Escribir sobre los campos de exterminio plantea al escritor un problema al que nunca se había enfrentado: ¿Cómo contar lo incontable? ¿Lo que parecía imposible y además inimaginable? Es sabido que los nazis confiaban en que nadie iba a creer el relato de lo que habían hecho, y es posible que hubiese sido mucho más difícil imponer la verdad de no existir las filmaciones que realizaron las tropas de Patton nada más liberar algunos campos. También en eso confiaba el régimen de Pol Pot, que exterminó a la tercera parte de la población de Camboya y, entre otros, imagino que el régimen chino, que contaba en esos años con la simpatía de la comunidad internacional: ellos eran distintos de los bolcheviques… y además las cosas sucedían lejos de las ciudades en lejanos y pacíficos campos aislados.

Y la prueba de que escribir sobre ello es un desafío es que muy pocos, si alguno, se han atrevido a meter las cámaras de sus películas en las salas donde los presos eran gaseados, y mucho menos en los hornos: lo inconcebible. Lo informulable. Lo nunca contado antes. Tan solo alegóricas chimeneas y cenizas como las que caen en los aledaños de Cracovia en la obra maestra de Spielberg -y elijo el adjetivo-, La lista de Schindler. Todo era imposible de contar hasta que el italiano Primo Levi, que estuvo allí un año, dio con la fórmula (aunque le costó una década persuadir a nadie de que esa era): había que contarlo con extremada neutralidad. Ateniéndose a los hechos. Así lo hizo y por eso su trilogía que comienza con Si esto es un hombre gana autoridad de día en día y se lee en las aulas de media Europa. No es casual que Primo Levi fuese químico de formación.

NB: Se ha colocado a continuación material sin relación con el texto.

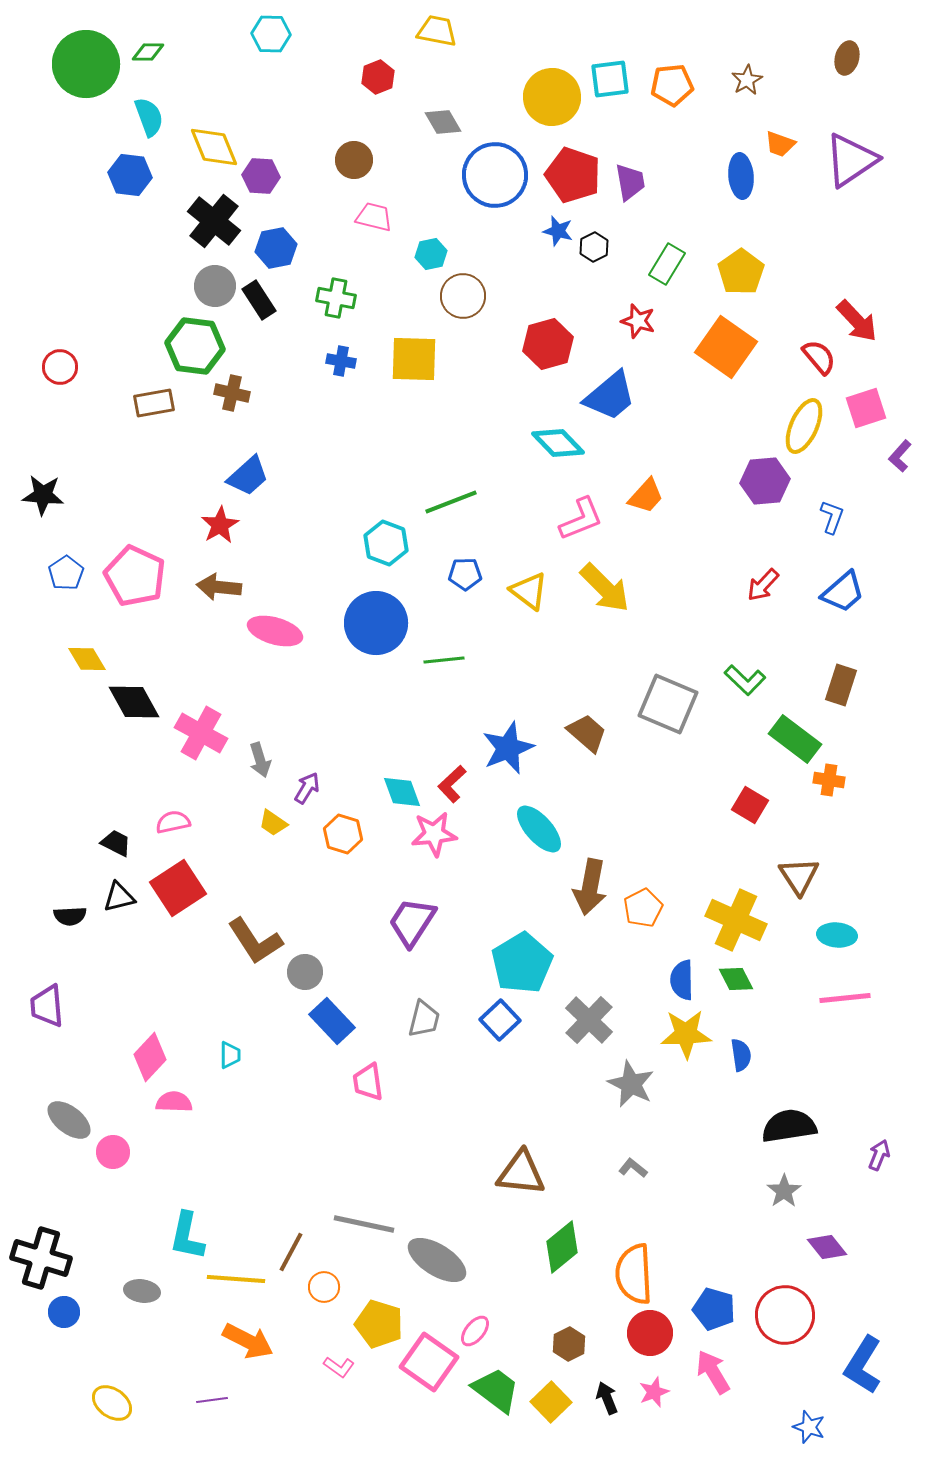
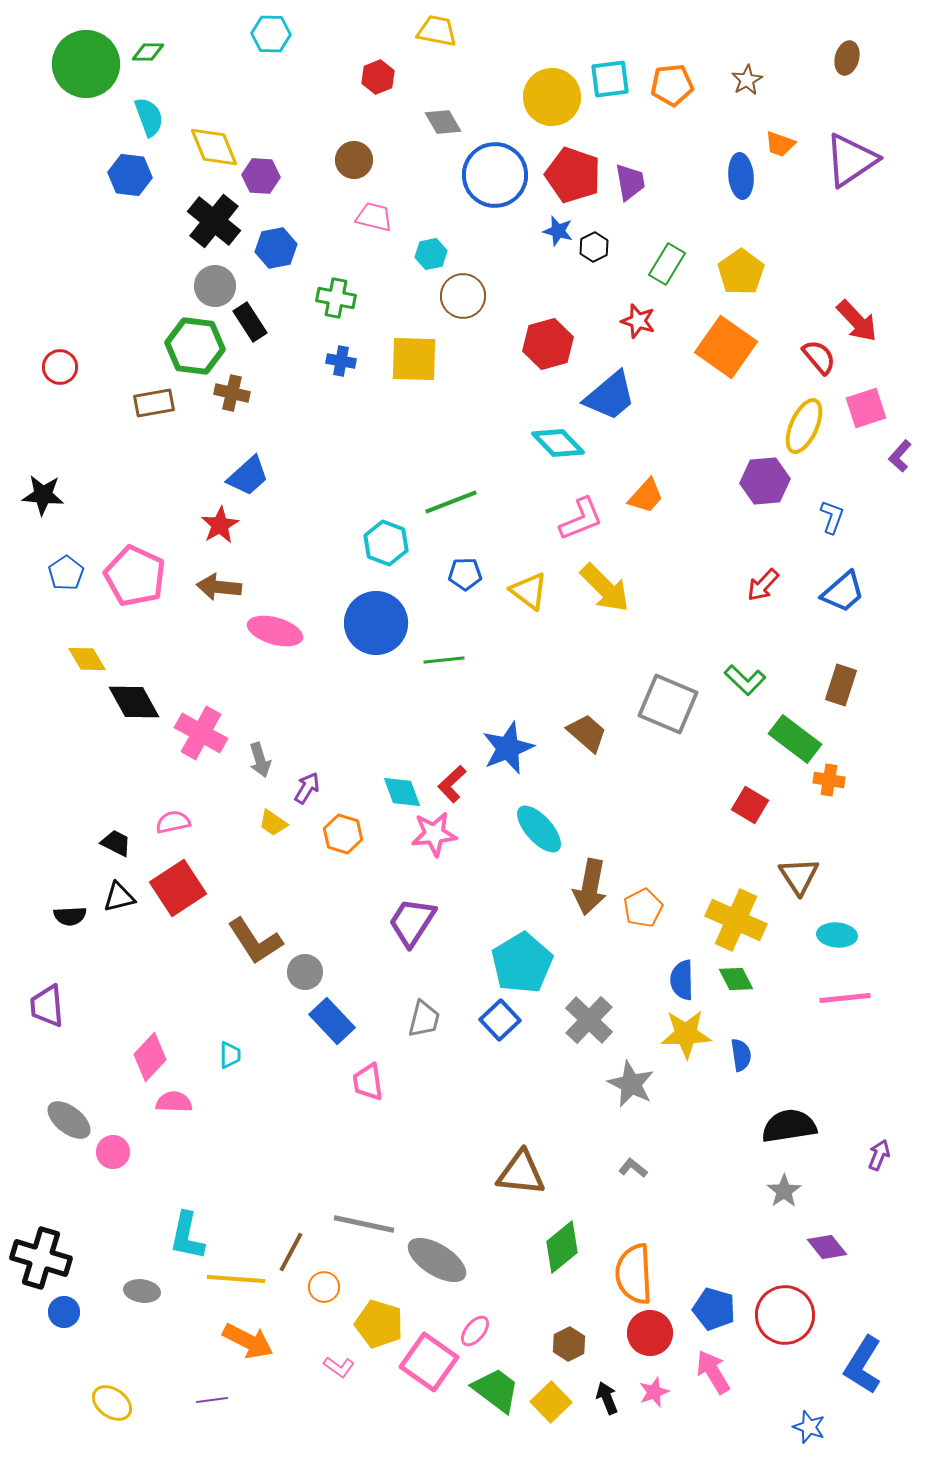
black rectangle at (259, 300): moved 9 px left, 22 px down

     Las cifras de víctimas del maoísmo, directas o a consecuencia de su incompetencia, crueldad o simple falta de solidaridad, son de las más difusas y elásticas entre las que conozco de los exterminios del siglo. Y no es lo mismo contar las muertes por la acción directa que por la indirecta. Los cuatro libros cuenta en primera persona, a través de la voz de un personaje escritor, lo que sucede durante la Revolución Cultural, en el «campo 99», en la ribera del río Amarillo. Y no voy a ser yo quien cuente la historia, como hacen tantos pretendidos críticos en la idea de que no es eso lo que importa, pero diré que sólo en el último libro el escritor, que sobrevive a base de relatar lo que hacen sus compañeros -es decir, sobrevive a través de la delación- se tiene que enfrentar a lo informulable.

Que una vez leído deja al lector sin saber qué decir. Salvo, una vez más, su asombro de que algo así sucediera en vida nuestra, sin que nadie dijera nada. Y que con toda probabilidad está sucediendo ahora en algunos lugares. Ya dijo Anne Applebaum que había escrito su historia del Gulag, no para impedir que se repitiera -ella ya sabía que se iba a repetir-, sino para que reconociéramos los síntomas y lo viésemos venir.